DIRECTIONS:
Could you transcribe all of the data exactly and skip any pictures?

PROVIDED DATA:

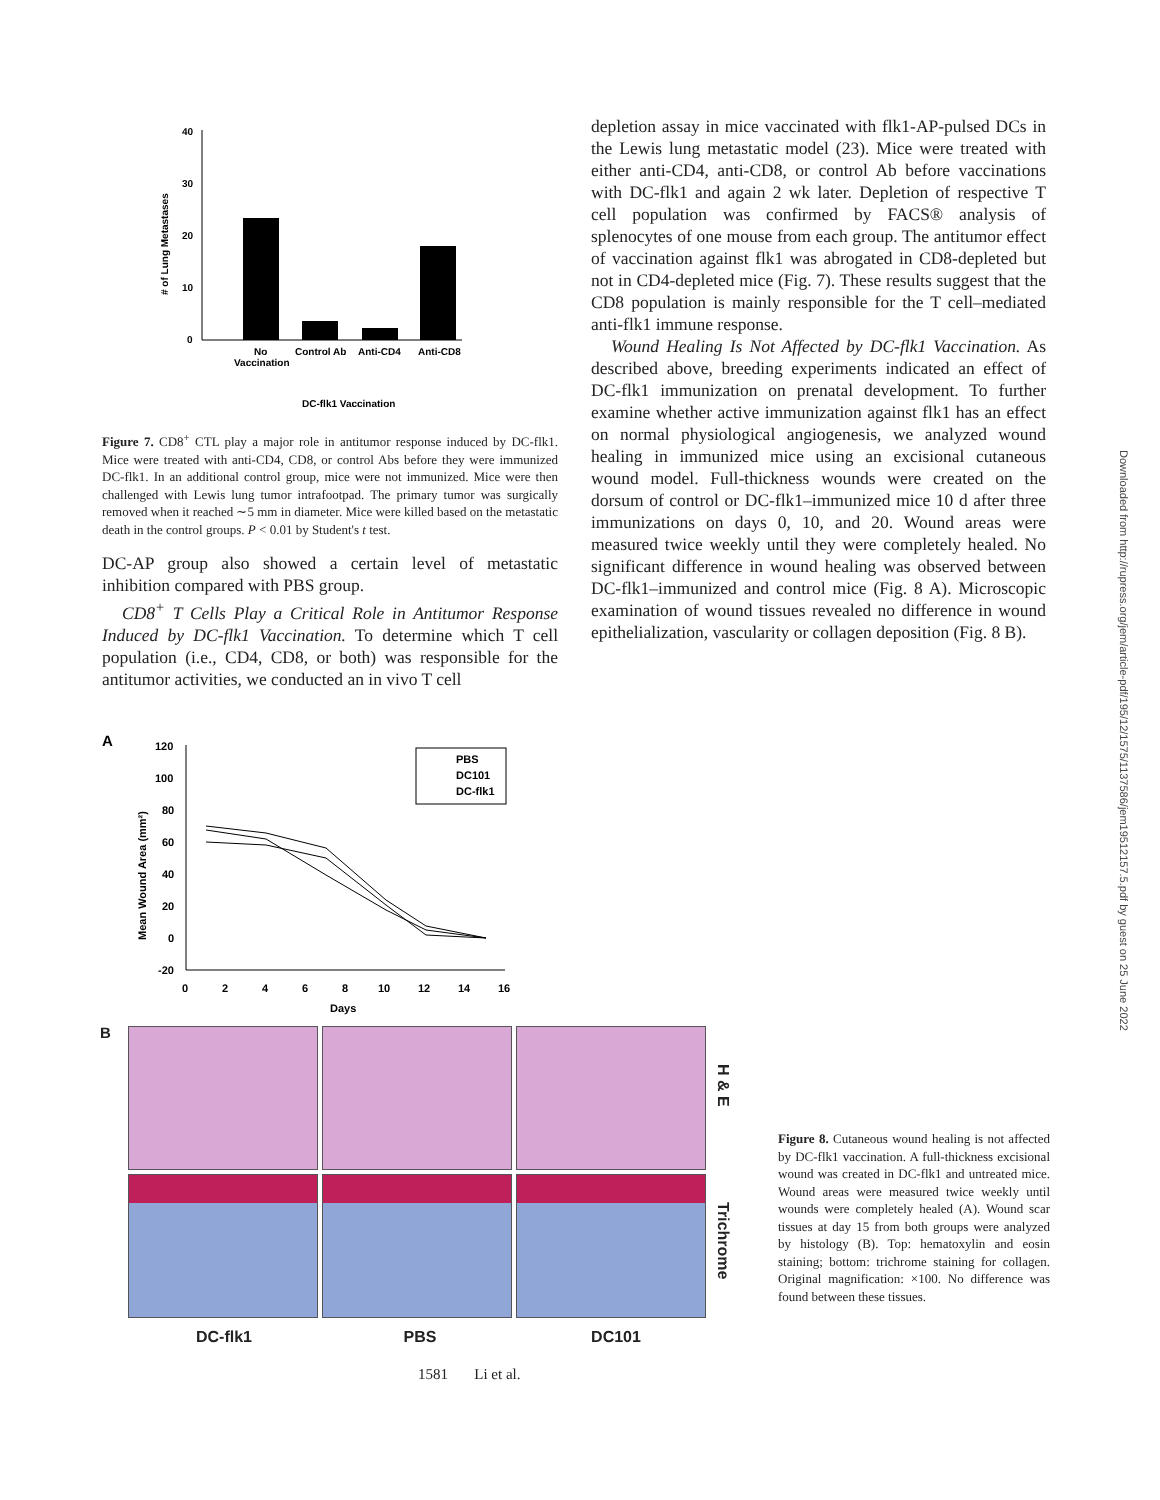Downloaded from http://rupress.org/jem/article-pdf/195/12/1575/1137586/jem19512157.5.pdf by guest on 25 June 2022
40
30
20
10
0
# of Lung Metastases
No
Vaccination
Control Ab
Anti-CD4
Anti-CD8
DC-flk1 Vaccination
Figure 7. CD8<sup>+</sup> CTL play a major role in antitumor response induced by DC-flk1. Mice were treated with anti-CD4, CD8, or control Abs before they were immunized DC-flk1. In an additional control group, mice were not immunized. Mice were then challenged with Lewis lung tumor intrafootpad. The primary tumor was surgically removed when it reached ∼5 mm in diameter. Mice were killed based on the metastatic death in the control groups. P < 0.01 by Student's t test.
DC-AP group also showed a certain level of metastatic inhibition compared with PBS group.
CD8<sup>+</sup> T Cells Play a Critical Role in Antitumor Response Induced by DC-flk1 Vaccination. To determine which T cell population (i.e., CD4, CD8, or both) was responsible for the antitumor activities, we conducted an in vivo T cell
depletion assay in mice vaccinated with flk1-AP-pulsed DCs in the Lewis lung metastatic model (23). Mice were treated with either anti-CD4, anti-CD8, or control Ab before vaccinations with DC-flk1 and again 2 wk later. Depletion of respective T cell population was confirmed by FACS® analysis of splenocytes of one mouse from each group. The antitumor effect of vaccination against flk1 was abrogated in CD8-depleted but not in CD4-depleted mice (Fig. 7). These results suggest that the CD8 population is mainly responsible for the T cell–mediated anti-flk1 immune response.
Wound Healing Is Not Affected by DC-flk1 Vaccination. As described above, breeding experiments indicated an effect of DC-flk1 immunization on prenatal development. To further examine whether active immunization against flk1 has an effect on normal physiological angiogenesis, we analyzed wound healing in immunized mice using an excisional cutaneous wound model. Full-thickness wounds were created on the dorsum of control or DC-flk1–immunized mice 10 d after three immunizations on days 0, 10, and 20. Wound areas were measured twice weekly until they were completely healed. No significant difference in wound healing was observed between DC-flk1–immunized and control mice (Fig. 8 A). Microscopic examination of wound tissues revealed no difference in wound epithelialization, vascularity or collagen deposition (Fig. 8 B).
A
120
100
80
60
40
20
0
-20
0
2
4
6
8
10
12
14
16
Days
Mean Wound Area (mm²)
PBS
DC101
DC-flk1
B
H & E
Trichrome
DC-flk1 PBS DC101
1581 Li et al.
Figure 8. Cutaneous wound healing is not affected by DC-flk1 vaccination. A full-thickness excisional wound was created in DC-flk1 and untreated mice. Wound areas were measured twice weekly until wounds were completely healed (A). Wound scar tissues at day 15 from both groups were analyzed by histology (B). Top: hematoxylin and eosin staining; bottom: trichrome staining for collagen. Original magnification: ×100. No difference was found between these tissues.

PROBLEM SOLUTION:
Downloaded from http://rupress.org/jem/article-pdf/195/12/1575/1137586/jem19512157.5.pdf by guest on 25 June 2022
40
30
20
10
0
# of Lung Metastases
No
Vaccination
Control Ab
Anti-CD4
Anti-CD8
DC-flk1 Vaccination
Figure 7. CD8<sup>+</sup> CTL play a major role in antitumor response induced by DC-flk1. Mice were treated with anti-CD4, CD8, or control Abs before they were immunized DC-flk1. In an additional control group, mice were not immunized. Mice were then challenged with Lewis lung tumor intrafootpad. The primary tumor was surgically removed when it reached ∼5 mm in diameter. Mice were killed based on the metastatic death in the control groups. P < 0.01 by Student's t test.
DC-AP group also showed a certain level of metastatic inhibition compared with PBS group.
CD8<sup>+</sup> T Cells Play a Critical Role in Antitumor Response Induced by DC-flk1 Vaccination. To determine which T cell population (i.e., CD4, CD8, or both) was responsible for the antitumor activities, we conducted an in vivo T cell
depletion assay in mice vaccinated with flk1-AP-pulsed DCs in the Lewis lung metastatic model (23). Mice were treated with either anti-CD4, anti-CD8, or control Ab before vaccinations with DC-flk1 and again 2 wk later. Depletion of respective T cell population was confirmed by FACS® analysis of splenocytes of one mouse from each group. The antitumor effect of vaccination against flk1 was abrogated in CD8-depleted but not in CD4-depleted mice (Fig. 7). These results suggest that the CD8 population is mainly responsible for the T cell–mediated anti-flk1 immune response.
Wound Healing Is Not Affected by DC-flk1 Vaccination. As described above, breeding experiments indicated an effect of DC-flk1 immunization on prenatal development. To further examine whether active immunization against flk1 has an effect on normal physiological angiogenesis, we analyzed wound healing in immunized mice using an excisional cutaneous wound model. Full-thickness wounds were created on the dorsum of control or DC-flk1–immunized mice 10 d after three immunizations on days 0, 10, and 20. Wound areas were measured twice weekly until they were completely healed. No significant difference in wound healing was observed between DC-flk1–immunized and control mice (Fig. 8 A). Microscopic examination of wound tissues revealed no difference in wound epithelialization, vascularity or collagen deposition (Fig. 8 B).
A
120
100
80
60
40
20
0
-20
0
2
4
6
8
10
12
14
16
Days
Mean Wound Area (mm²)
PBS
DC101
DC-flk1
B
H & E
Trichrome
DC-flk1 PBS DC101
1581 Li et al.
Figure 8. Cutaneous wound healing is not affected by DC-flk1 vaccination. A full-thickness excisional wound was created in DC-flk1 and untreated mice. Wound areas were measured twice weekly until wounds were completely healed (A). Wound scar tissues at day 15 from both groups were analyzed by histology (B). Top: hematoxylin and eosin staining; bottom: trichrome staining for collagen. Original magnification: ×100. No difference was found between these tissues.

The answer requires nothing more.